Mumsnet Book of the Month February 09
A little passion wouldn't go amiss in these dark, icy days. In a recent poll of the greatest love stories of all time, Wuthering Heights took the top position, which, as they said at the time, only proves that Britain's grimmest landscape and worst weather are no barrier to ardour! So do your worst, February: we have six star-crossed love stories to keep the cold at bay. Vote now for your February Book of the Month and fan those flames of desire...
Elizabeth Von Arnim: The Enchanted April
If ever there was a pick-me-up for depressing winter months, this is it. A gentle, funny, rejuvenating story of four women in post-war England who leave their damp and rainy environs (and, in the case of two of the women, their husbands) to go on a holiday to the Italian Riviera. Lulled by the Mediterranean spirit, they gradually shed their skins and discover a harmony each of them has longed for but has never known. It is about love restored and love discovered and falling in love with life as well as yourself. Dreamy and escapist.
Thomas Mann: Death in Venice
Dark and obsessive, this is a love that consumes and maddens. Gustave von Aschenbach is a successful but ageing writer who travels to Venice for a holiday. In his hotel, he notices an exceptionally beautiful young boy, Tadzio. Soon his days begin to revolve around seeing this boy, and he descends into a confused, degraded dream-like state. Mann was much influenced by Freud and Nietzsche, and the book is full of classical allusions and the link between dreams and death. Fascinating, powerful and extremely arresting.
Victor Hugo: The Hunchback of Notre Dame
As one Amazon reviewer puts it, this book "looks thick and the words are all really tiny". But don’t let that put you off! The story isn’t really about Quasimodo but about Dom Frollo, an archdeacon who falls in love with the gypsy Esmerelda and thinks she can redeem his lost and tortured soul. Quasimodo, brought in to keep Esmerelda captive, shows that he has more compassion and honour than any of the bigots that surround him. The inspiration for countless beauty and the beast spinoffs, this is gothic tragedy on a grand scale and, above all, a love letter to Paris.

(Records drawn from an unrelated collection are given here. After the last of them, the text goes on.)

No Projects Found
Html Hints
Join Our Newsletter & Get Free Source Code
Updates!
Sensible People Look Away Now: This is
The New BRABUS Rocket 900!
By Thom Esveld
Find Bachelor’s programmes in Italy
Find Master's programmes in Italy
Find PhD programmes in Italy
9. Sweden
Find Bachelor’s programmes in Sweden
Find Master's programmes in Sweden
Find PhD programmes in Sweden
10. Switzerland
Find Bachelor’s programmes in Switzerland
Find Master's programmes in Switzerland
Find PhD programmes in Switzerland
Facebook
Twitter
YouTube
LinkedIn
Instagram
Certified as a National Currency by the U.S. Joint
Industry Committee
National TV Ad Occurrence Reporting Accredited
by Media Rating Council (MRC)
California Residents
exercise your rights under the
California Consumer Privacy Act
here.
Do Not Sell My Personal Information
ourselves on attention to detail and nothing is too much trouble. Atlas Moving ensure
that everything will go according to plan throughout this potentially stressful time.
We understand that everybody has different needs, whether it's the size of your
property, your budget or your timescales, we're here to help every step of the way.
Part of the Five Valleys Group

Leo Tolstoy: Anna Karenina
One of the most famous love triangles in fiction, and universally acknowledged to be one of the greatest literary masterpieces. Anna Karenina, her husband Karenin, and her lover Vronsky battle out the big human emotions. Will Anna follow her heart or settle for marital boredom? Can she live an honest life amongst the corruption and hostility of Russian society? Beautifully lyrical and unflinchingly honest about the reality of adultery, this is a timeless story tackling epic ideas of what it means to truly live and truly love.
E M Forster: A Room with a View
Love! Truth! Beauty! Visiting Italy with her prim and proper cousin Charlotte as a chaperone, Lucy Honeychurch meets the unconventional, lower-class Mr Emerson and his son, George. Upon her return to England, she becomes engaged to the supercilious Cecil Vyse, but finds herself increasingly torn between the expectations of the world in which she moves and the passionate yearnings of her heart. As Forster writes: "You can transmute love, ignore it, muddle it but you can never pull it out of you."
Erich Segal: Love Story
An emotional rollercoaster about two ill-matched Harvard students who fall in love and then lose each other, this is guaranteed to make you well up – in an enjoyably trashy and cathartic way. Originally a screenplay, Paramount asked Segal to write a novel to help pre-publicise the film's release (on Valentine’s Day). Tightly written and fast moving, it pulls those heartstrings with expert skill.